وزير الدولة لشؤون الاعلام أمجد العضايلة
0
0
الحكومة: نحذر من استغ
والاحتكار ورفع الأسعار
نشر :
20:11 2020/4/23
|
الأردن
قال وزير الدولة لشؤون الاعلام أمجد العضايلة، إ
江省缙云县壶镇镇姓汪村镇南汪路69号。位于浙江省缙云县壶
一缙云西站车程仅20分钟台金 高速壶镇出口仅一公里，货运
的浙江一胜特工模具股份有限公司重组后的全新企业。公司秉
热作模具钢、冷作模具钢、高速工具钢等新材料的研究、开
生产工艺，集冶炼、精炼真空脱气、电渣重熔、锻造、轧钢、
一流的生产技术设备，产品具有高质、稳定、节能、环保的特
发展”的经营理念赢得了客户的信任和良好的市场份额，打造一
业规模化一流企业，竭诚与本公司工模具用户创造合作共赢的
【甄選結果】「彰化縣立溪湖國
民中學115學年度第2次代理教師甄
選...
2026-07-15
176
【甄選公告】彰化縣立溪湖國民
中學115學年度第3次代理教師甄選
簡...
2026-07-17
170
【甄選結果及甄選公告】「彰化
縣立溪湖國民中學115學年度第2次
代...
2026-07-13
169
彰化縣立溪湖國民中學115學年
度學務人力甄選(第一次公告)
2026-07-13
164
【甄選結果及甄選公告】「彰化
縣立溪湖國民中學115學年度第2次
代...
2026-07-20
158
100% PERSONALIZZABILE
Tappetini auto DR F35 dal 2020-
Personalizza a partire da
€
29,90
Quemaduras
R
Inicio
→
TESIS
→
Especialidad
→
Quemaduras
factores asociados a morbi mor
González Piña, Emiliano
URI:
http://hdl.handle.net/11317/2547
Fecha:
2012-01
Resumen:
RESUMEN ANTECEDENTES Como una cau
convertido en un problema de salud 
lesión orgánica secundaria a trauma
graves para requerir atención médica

What is needed | Could you repeat all of the material above exactly?

Solution for this exercise |
وزير الدولة لشؤون الاعلام أمجد العضايلة
0
0
الحكومة: نحذر من استغ
والاحتكار ورفع الأسعار
نشر :
20:11 2020/4/23
|
الأردن
قال وزير الدولة لشؤون الاعلام أمجد العضايلة، إ
江省缙云县壶镇镇姓汪村镇南汪路69号。位于浙江省缙云县壶
一缙云西站车程仅20分钟台金 高速壶镇出口仅一公里，货运
的浙江一胜特工模具股份有限公司重组后的全新企业。公司秉
热作模具钢、冷作模具钢、高速工具钢等新材料的研究、开
生产工艺，集冶炼、精炼真空脱气、电渣重熔、锻造、轧钢、
一流的生产技术设备，产品具有高质、稳定、节能、环保的特
发展”的经营理念赢得了客户的信任和良好的市场份额，打造一
业规模化一流企业，竭诚与本公司工模具用户创造合作共赢的
【甄選結果】「彰化縣立溪湖國
民中學115學年度第2次代理教師甄
選...
2026-07-15
176
【甄選公告】彰化縣立溪湖國民
中學115學年度第3次代理教師甄選
簡...
2026-07-17
170
【甄選結果及甄選公告】「彰化
縣立溪湖國民中學115學年度第2次
代...
2026-07-13
169
彰化縣立溪湖國民中學115學年
度學務人力甄選(第一次公告)
2026-07-13
164
【甄選結果及甄選公告】「彰化
縣立溪湖國民中學115學年度第2次
代...
2026-07-20
158
100% PERSONALIZZABILE
Tappetini auto DR F35 dal 2020-
Personalizza a partire da
€
29,90
Quemaduras
R
Inicio
→
TESIS
→
Especialidad
→
Quemaduras
factores asociados a morbi mor
González Piña, Emiliano
URI:
http://hdl.handle.net/11317/2547
Fecha:
2012-01
Resumen:
RESUMEN ANTECEDENTES Como una cau
convertido en un problema de salud 
lesión orgánica secundaria a trauma
graves para requerir atención médica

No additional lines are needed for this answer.